Usually the challenges center around the effort needed to go from prototype hardware to a manufacturable product:
- Firmware: Often it’s been cobbled together, is not easily testable, and is not production quality. Typically it’ll need to be redeveloped from scratch.
- Electronics: Transitioning from development board and modules to custom circuit boards that are production quality takes time and money.
- Industrial Design: Many believe that ID is not important, only to realize they do need it as the product takes shape.
- Manufacturing: Assumptions around product cost without getting quotes from manufacturers. Often a price jump will require major changes to development plans.
Have you run the prototype by a manufacturer or a manufacturing expert?
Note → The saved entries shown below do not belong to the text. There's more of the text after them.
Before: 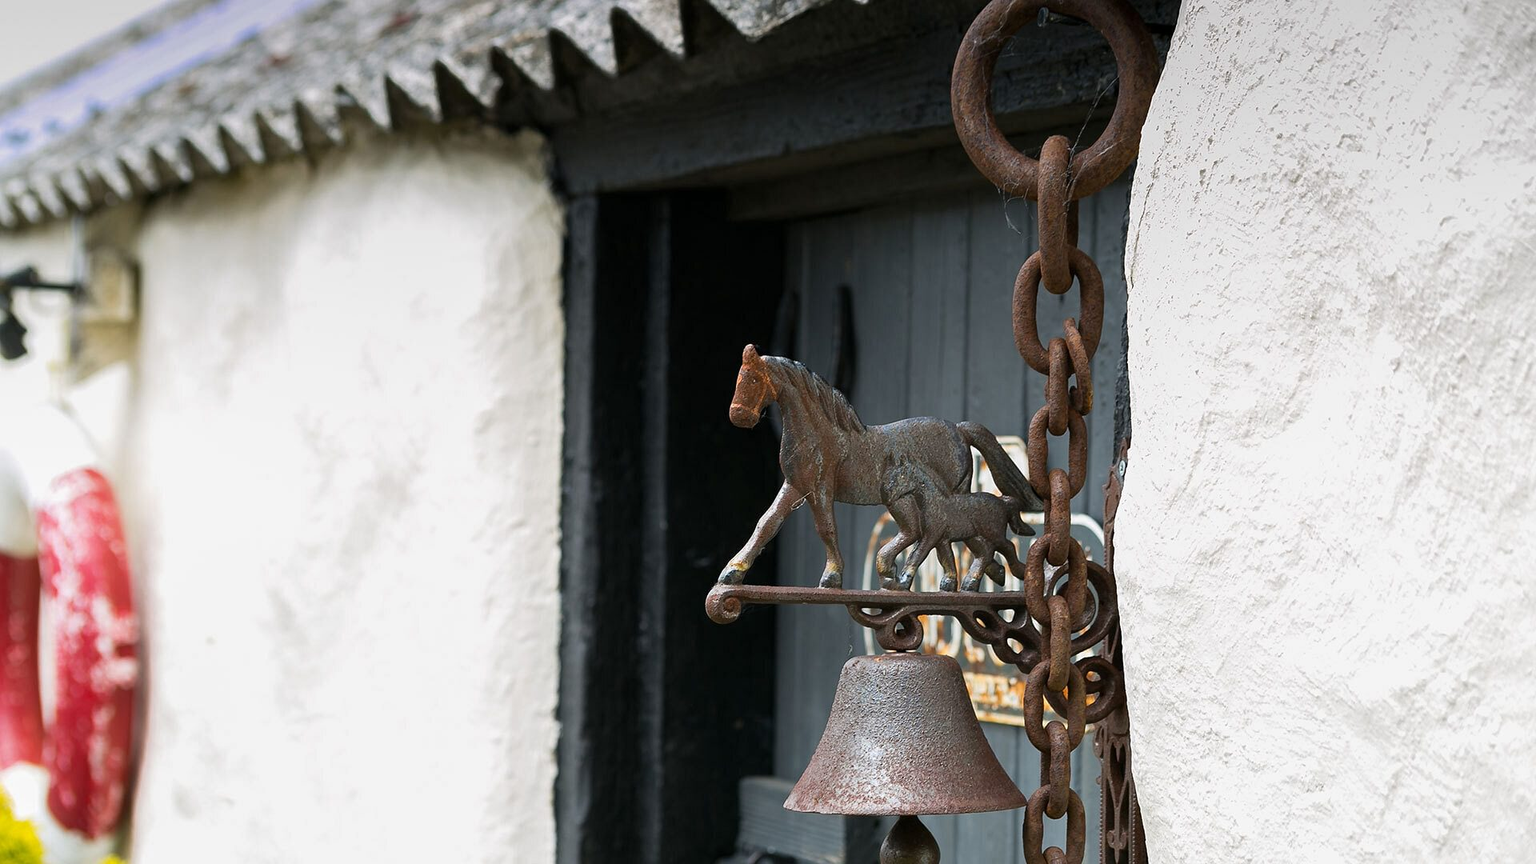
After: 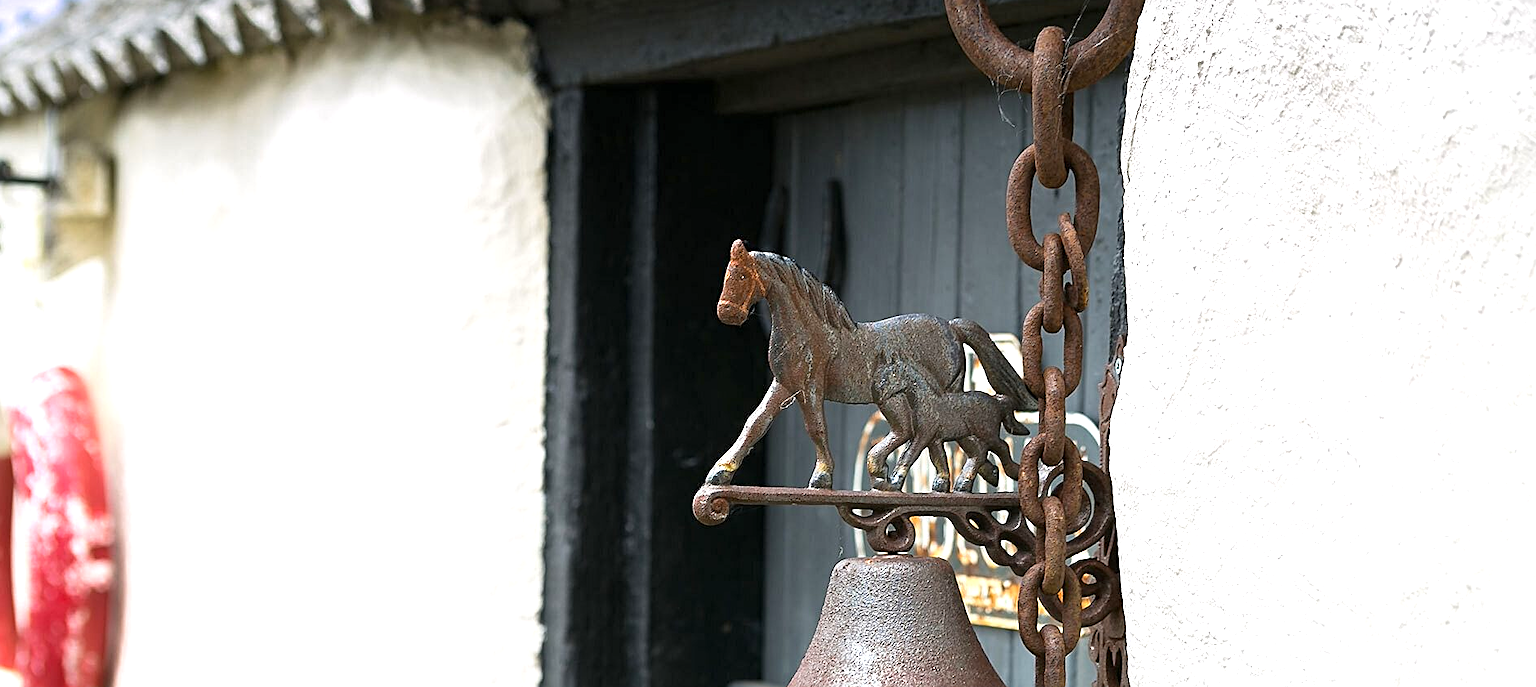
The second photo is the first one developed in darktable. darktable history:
sharpen: on, module defaults
crop and rotate: left 1.814%, top 12.818%, right 0.25%, bottom 9.225%
exposure: exposure 0.6 EV, compensate highlight preservation false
Manufacturers are the gatekeepers to whether a product sees the light of day. Many companies do not realize that manufacturers are unlikely to fight over the chance to build their product — in fact, it’s often the task of a company to convince a manufacturer that taking up their production lines will be worth it. Has the manufacturer (or someone with manufacturing expertise) seen the prototype and weighed in with their opinion?
Has your team built hardware before?
If not, you’ll want to make sure they are bringing on the proper technical advisory board, compiled of experts in the necessary hardware fields. Bringing in outside experts is often a key component to success, as they can identify potential pitfalls in advance. Hardware products usually take a number of disciplines, all of which are unlikely to be found in-house.
Major red flags
Red flags can provide some insight into whether or not a company can meet its milestones. These don’t necessarily mean a company will fail, only that expectations around timing and product quality should be adjusted.
A low quality schedule
A high quality schedule for hardware development takes reconciliation across a variety of voices within an organization, including product, business, and engineering. For example, you’ll want to look for product trade-offs that have been made between design, manufacturing needs, and marketing. A product plan with no trade-offs is usually a pipe dream and will eventually hit a wall, sometimes very late in development when sunk costs are huge.
In addition, look for contingencies — like buffers or iteration periods — that are baked into a development calendar. A schedule that is set up for the best case scenario, where everything goes right, is again unlikely to be feasible.
Unproven tech, but no tradeoffs
If the company is working with unproven technology, you’ll want to dig into their plans for productizing that technology. Is the team mitigating technical risk with the most valuable features, by showing two ways it can be built? Are they dependent on a single vendor for specific technologies or is it available from multiple sources, in case the primary source folds or increases its prices, killing your margins?
Tradeoffs are again important here. If a company is building their product into a small form factor, at low cost, with lots of features — well, they are bound to hit obstacles. Sure, the company’s technical team will always convince you that they can do it. They’re prepared for the pitch! But you should keep your skeptic’s hat on. Speak to someone who can do the technical due diligence, either a colleague or a third party engineering firm.
In the end, we often see company success dependent on the leadership having an open attitude. Early investment are about the people, and this is something that VCs have a good eye for.
But product feasibility is not something that should be glossed over.